The evidence-based standards focus on care for people with diabetes and prediabetes and detail strategies for the prevention or delay of type 2 diabetes and its associated comorbidities. 

Notable changes include:

  • An emphasis on supporting higher weight loss (up to 15%) based on the efficacy of and access to newer medications when appropriate;
  • New hypertension diagnosis cut-offs (hypertension is now defined as a systolic blood pressure ≥130 mmHg or a diastolic blood pressure ≥80 mmHg);
  • The expanded role of SGLT2 inhibitor use in preserved and reduced heart failure ejection fraction;
  • The role of finerenone in individuals with diabetes and chronic kidney disease with albuminuria; and 
  • New lipid management recommendations suggesting lower LDL goals for high-risk individuals

Also new this year, subject matter specialists were called on to bolster guidance on neuropathy, retinopathy, foot care and non-alcoholic fatty liver disease.

In addition, the authors consider how an understanding of the social determinants of health can affect holistic care delivery. 

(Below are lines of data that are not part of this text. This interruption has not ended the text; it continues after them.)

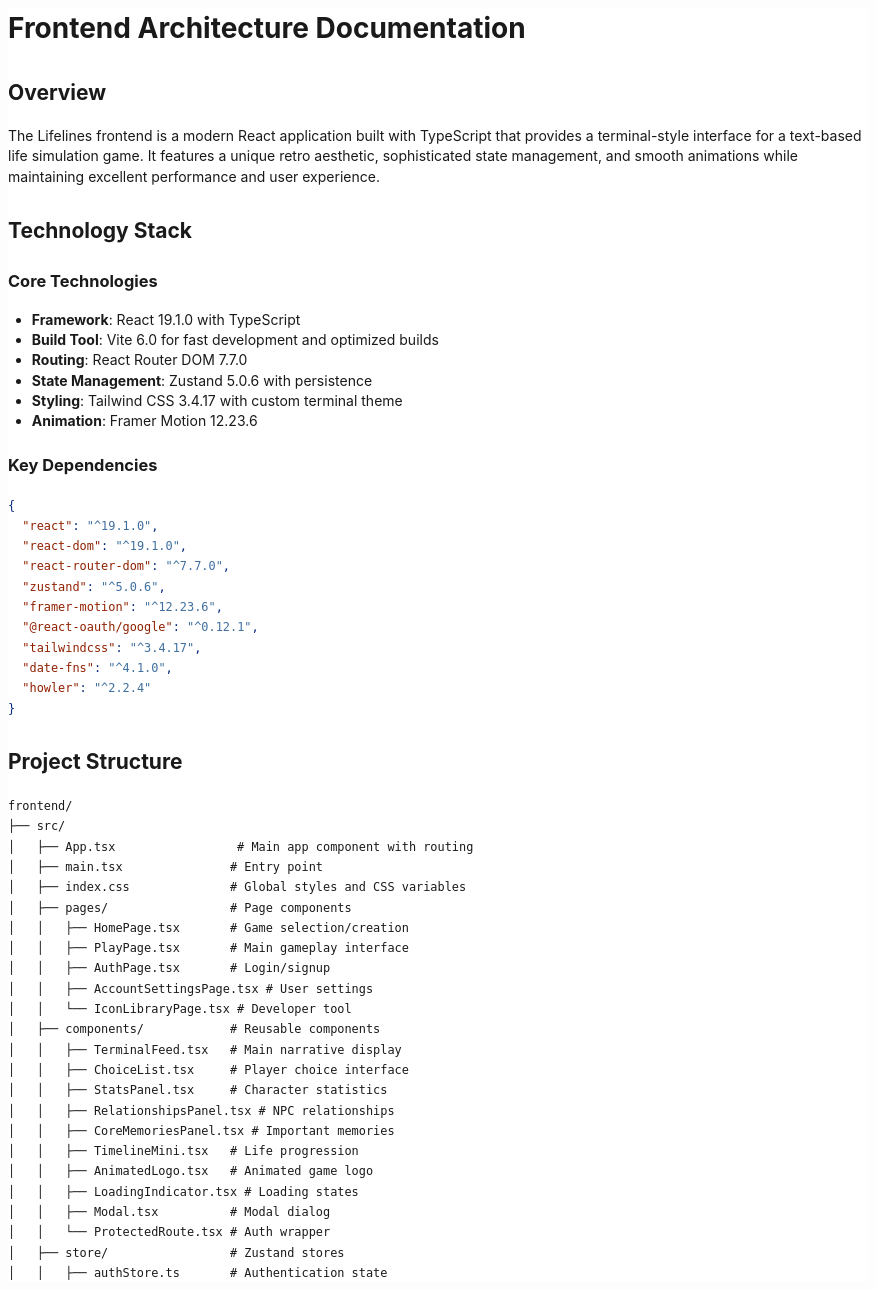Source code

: # Frontend Architecture Documentation

## Overview

The Lifelines frontend is a modern React application built with TypeScript that provides a terminal-style interface for a text-based life simulation game. It features a unique retro aesthetic, sophisticated state management, and smooth animations while maintaining excellent performance and user experience.

## Technology Stack

### Core Technologies
- **Framework**: React 19.1.0 with TypeScript
- **Build Tool**: Vite 6.0 for fast development and optimized builds
- **Routing**: React Router DOM 7.7.0
- **State Management**: Zustand 5.0.6 with persistence
- **Styling**: Tailwind CSS 3.4.17 with custom terminal theme
- **Animation**: Framer Motion 12.23.6

### Key Dependencies
```json
{
  "react": "^19.1.0",
  "react-dom": "^19.1.0",
  "react-router-dom": "^7.7.0",
  "zustand": "^5.0.6",
  "framer-motion": "^12.23.6",
  "@react-oauth/google": "^0.12.1",
  "tailwindcss": "^3.4.17",
  "date-fns": "^4.1.0",
  "howler": "^2.2.4"
}
```

## Project Structure

```
frontend/
├── src/
│   ├── App.tsx                 # Main app component with routing
│   ├── main.tsx               # Entry point
│   ├── index.css              # Global styles and CSS variables
│   ├── pages/                 # Page components
│   │   ├── HomePage.tsx       # Game selection/creation
│   │   ├── PlayPage.tsx       # Main gameplay interface
│   │   ├── AuthPage.tsx       # Login/signup
│   │   ├── AccountSettingsPage.tsx # User settings
│   │   └── IconLibraryPage.tsx # Developer tool
│   ├── components/            # Reusable components
│   │   ├── TerminalFeed.tsx   # Main narrative display
│   │   ├── ChoiceList.tsx     # Player choice interface
│   │   ├── StatsPanel.tsx     # Character statistics
│   │   ├── RelationshipsPanel.tsx # NPC relationships
│   │   ├── CoreMemoriesPanel.tsx # Important memories
│   │   ├── TimelineMini.tsx   # Life progression
│   │   ├── AnimatedLogo.tsx   # Animated game logo
│   │   ├── LoadingIndicator.tsx # Loading states
│   │   ├── Modal.tsx          # Modal dialog
│   │   └── ProtectedRoute.tsx # Auth wrapper
│   ├── store/                 # Zustand stores
│   │   ├── authStore.ts       # Authentication state
```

“This year’s annual report … considers the role health inequities play in the development of diabetes, particularly for vulnerable communities and communities of color disproportionately impacted by the disease,” ADA CEO Chuck Henderson said. “This guidance will ensure healthcare teams, clinicians and researchers treat the whole person.”

“Evidence-based recommendations drive better care for all people with diabetes, including vulnerable communities and those at high risk,” Robert Gabbay, MD, PhD, chief scientific and medical officer for the ADA, added.

Introduction and Methodology: Standards of Care in Diabetes–2023 was published online in the January issue of Diabetes Care.